Akin to idioms, but distinguishable from them, are phrases in which individual words have collocationally restricted meanings. Consider the following phrases:
(14) white milk
(15) white coffee
(16) white noise
(17) white man
Semantically, these phrases are by no means totally idiosyncratic: they denote a kind of milk, coffee, noise and man, respectively. Nevertheless, in a broad sense they may count as idiomatic, because the meaning that white has in them is not its usual meaning; rather, when collocated with milk, coffee, noise and man respectively, it has the meanings ‘yellow’, ‘brown (with milk)’ (at least in British usage), ‘containing many frequencies with about equal amplitude’, and ‘belonging to an ethnic group whose members’ skin color is typically pinkish or pale brown’.
If a typical idiom is a phrase, then a word with a collocationally restricted meaning is smaller than a typical idiom. That provokes the question whether there are linguistic items with unpredictable meanings that are larger than phrases – specifically, that constitute whole sentences. The answer is yes: many proverbs fall into this category. A proverb is a traditional saying, syntactically a sentence, whose conventional interpretation differs from what is suggested by the literal meaning of the words it contains. Examples are:
(18) Too many cooks spoil the broth.
‘Having too may people involved in a task makes it harder to complete.’
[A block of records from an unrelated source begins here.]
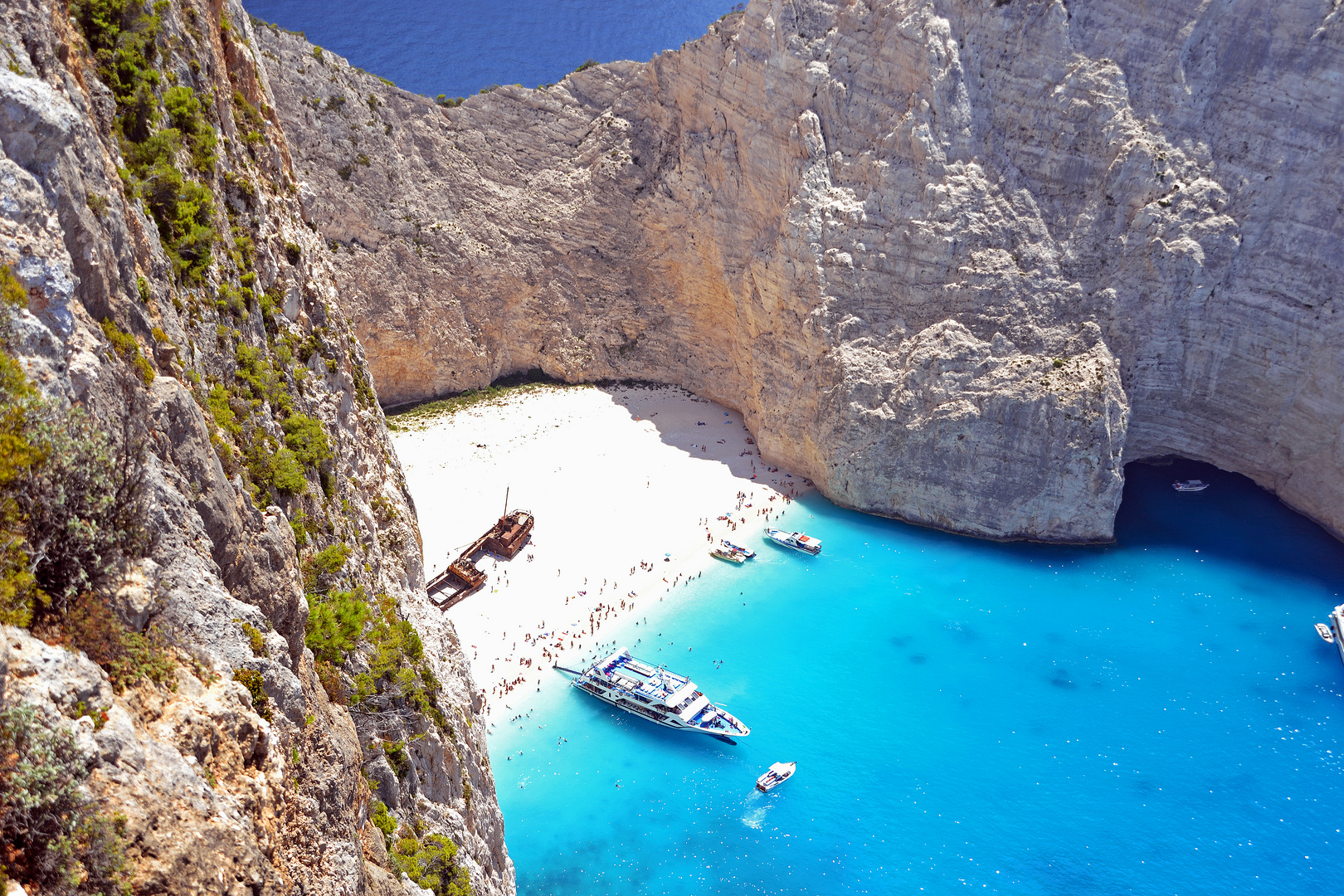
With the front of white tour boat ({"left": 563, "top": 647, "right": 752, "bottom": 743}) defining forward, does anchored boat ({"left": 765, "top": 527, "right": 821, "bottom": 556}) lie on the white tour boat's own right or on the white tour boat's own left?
on the white tour boat's own left

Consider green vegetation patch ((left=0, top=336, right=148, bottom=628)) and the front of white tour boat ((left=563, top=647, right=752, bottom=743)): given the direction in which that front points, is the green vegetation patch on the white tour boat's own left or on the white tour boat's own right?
on the white tour boat's own right

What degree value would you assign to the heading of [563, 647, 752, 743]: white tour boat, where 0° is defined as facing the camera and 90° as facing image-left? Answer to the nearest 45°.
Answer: approximately 315°

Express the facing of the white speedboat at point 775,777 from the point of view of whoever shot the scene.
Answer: facing away from the viewer and to the right of the viewer

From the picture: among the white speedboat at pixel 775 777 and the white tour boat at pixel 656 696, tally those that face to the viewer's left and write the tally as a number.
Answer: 0

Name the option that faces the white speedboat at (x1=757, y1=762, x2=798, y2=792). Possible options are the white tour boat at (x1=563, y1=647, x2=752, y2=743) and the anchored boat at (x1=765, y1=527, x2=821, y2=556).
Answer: the white tour boat

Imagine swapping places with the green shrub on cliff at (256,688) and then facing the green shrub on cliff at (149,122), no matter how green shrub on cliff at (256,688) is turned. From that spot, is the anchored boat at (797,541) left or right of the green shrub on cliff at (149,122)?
right

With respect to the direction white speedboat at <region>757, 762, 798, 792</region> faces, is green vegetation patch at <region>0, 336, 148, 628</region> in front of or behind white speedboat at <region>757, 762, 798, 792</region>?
behind

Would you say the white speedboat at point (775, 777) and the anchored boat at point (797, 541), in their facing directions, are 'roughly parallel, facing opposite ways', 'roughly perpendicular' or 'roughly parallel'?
roughly perpendicular

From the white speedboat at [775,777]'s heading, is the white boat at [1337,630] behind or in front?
in front

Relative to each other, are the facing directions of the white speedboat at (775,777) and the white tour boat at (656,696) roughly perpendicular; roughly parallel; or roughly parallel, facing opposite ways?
roughly perpendicular

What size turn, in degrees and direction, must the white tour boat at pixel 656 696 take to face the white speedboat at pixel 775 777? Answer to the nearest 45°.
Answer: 0° — it already faces it
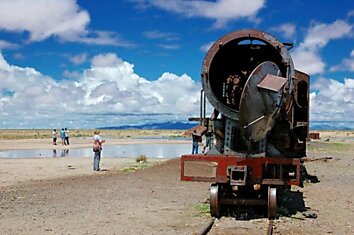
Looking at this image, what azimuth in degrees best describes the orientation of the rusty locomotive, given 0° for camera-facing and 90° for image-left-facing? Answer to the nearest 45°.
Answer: approximately 0°
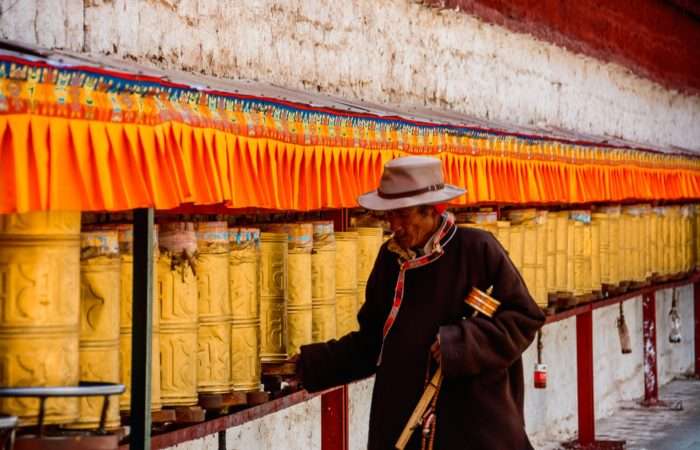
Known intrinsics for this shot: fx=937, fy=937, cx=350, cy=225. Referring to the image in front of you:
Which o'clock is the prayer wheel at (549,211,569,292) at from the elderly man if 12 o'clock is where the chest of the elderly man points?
The prayer wheel is roughly at 5 o'clock from the elderly man.

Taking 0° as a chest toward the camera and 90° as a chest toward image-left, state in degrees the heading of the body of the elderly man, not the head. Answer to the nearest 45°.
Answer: approximately 45°

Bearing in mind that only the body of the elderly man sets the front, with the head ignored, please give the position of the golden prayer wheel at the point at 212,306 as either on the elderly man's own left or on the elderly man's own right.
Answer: on the elderly man's own right

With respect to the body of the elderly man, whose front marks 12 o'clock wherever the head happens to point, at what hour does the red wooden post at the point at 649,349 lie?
The red wooden post is roughly at 5 o'clock from the elderly man.

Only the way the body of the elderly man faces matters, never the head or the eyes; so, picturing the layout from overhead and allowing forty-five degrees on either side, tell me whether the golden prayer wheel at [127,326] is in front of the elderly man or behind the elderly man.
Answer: in front

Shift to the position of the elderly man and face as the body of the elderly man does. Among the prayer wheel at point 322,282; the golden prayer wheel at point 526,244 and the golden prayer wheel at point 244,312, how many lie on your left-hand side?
0

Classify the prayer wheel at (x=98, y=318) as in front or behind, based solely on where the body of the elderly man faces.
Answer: in front

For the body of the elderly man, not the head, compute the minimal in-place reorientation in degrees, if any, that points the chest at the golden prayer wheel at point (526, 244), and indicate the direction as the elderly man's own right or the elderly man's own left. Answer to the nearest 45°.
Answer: approximately 135° to the elderly man's own right

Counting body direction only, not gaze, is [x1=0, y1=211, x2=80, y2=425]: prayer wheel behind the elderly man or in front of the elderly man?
in front

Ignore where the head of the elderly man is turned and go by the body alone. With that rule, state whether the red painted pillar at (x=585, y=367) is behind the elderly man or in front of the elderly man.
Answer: behind

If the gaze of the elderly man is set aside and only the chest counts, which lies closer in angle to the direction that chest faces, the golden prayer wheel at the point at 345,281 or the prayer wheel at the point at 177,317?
the prayer wheel

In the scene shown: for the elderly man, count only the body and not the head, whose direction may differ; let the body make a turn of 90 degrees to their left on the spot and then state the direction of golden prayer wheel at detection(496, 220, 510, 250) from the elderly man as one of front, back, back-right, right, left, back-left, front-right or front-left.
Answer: back-left

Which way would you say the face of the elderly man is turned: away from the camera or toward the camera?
toward the camera

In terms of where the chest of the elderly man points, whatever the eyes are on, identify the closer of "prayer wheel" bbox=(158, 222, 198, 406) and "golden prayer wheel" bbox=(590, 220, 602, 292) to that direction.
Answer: the prayer wheel

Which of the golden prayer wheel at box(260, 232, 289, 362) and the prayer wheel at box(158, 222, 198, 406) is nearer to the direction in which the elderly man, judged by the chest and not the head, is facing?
the prayer wheel
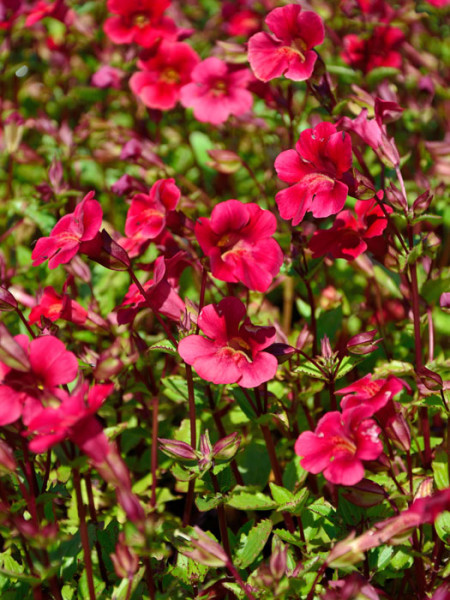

(19) A stitch in time saves nine.
‘Anticipating a future problem and taking care to avoid it is less troublesome in the long run than responding to the problem after it has arisen.’
(20) It’s no use crying over spilt milk.
‘After an accident one should look to the future, rather than waste time wishing the accident had not happened.’
Here again, it is useful to distinguish between predictability and motivation. The relationship between the literal meaning and the conventional interpretation of these proverbs is not totally arbitrary. Rather, the conventional interpretation is motivated in the sense that it arises through metaphorical extension of the literal meaning. For example, spilling milk is one kind of accident, but in the proverb at (20) it is used metaphorically to stand for any accident. However, idioms are still unpredictable in the sense of being conventional; for example, one cannot freely invent a new idiom such as ‘It’s no use crying over a broken plate’, even though its metaphorical meaning may be just as clear as that of (20).
If idioms are listed in dictionaries (usually via one of the words that they contain), should proverbs be listed too? As it happens, ordinary dictionaries do not usually list proverbs, because they are conventionally regarded as belonging not to the vocabulary of a language but to its usage (a rather vague term for kinds of linguistic convention that lie outside grammar). For present purposes, what is important about proverbs is that they constitute a further example of a linguistic unit whose use and meaning are in some degree unpredictable, but which is larger than a word.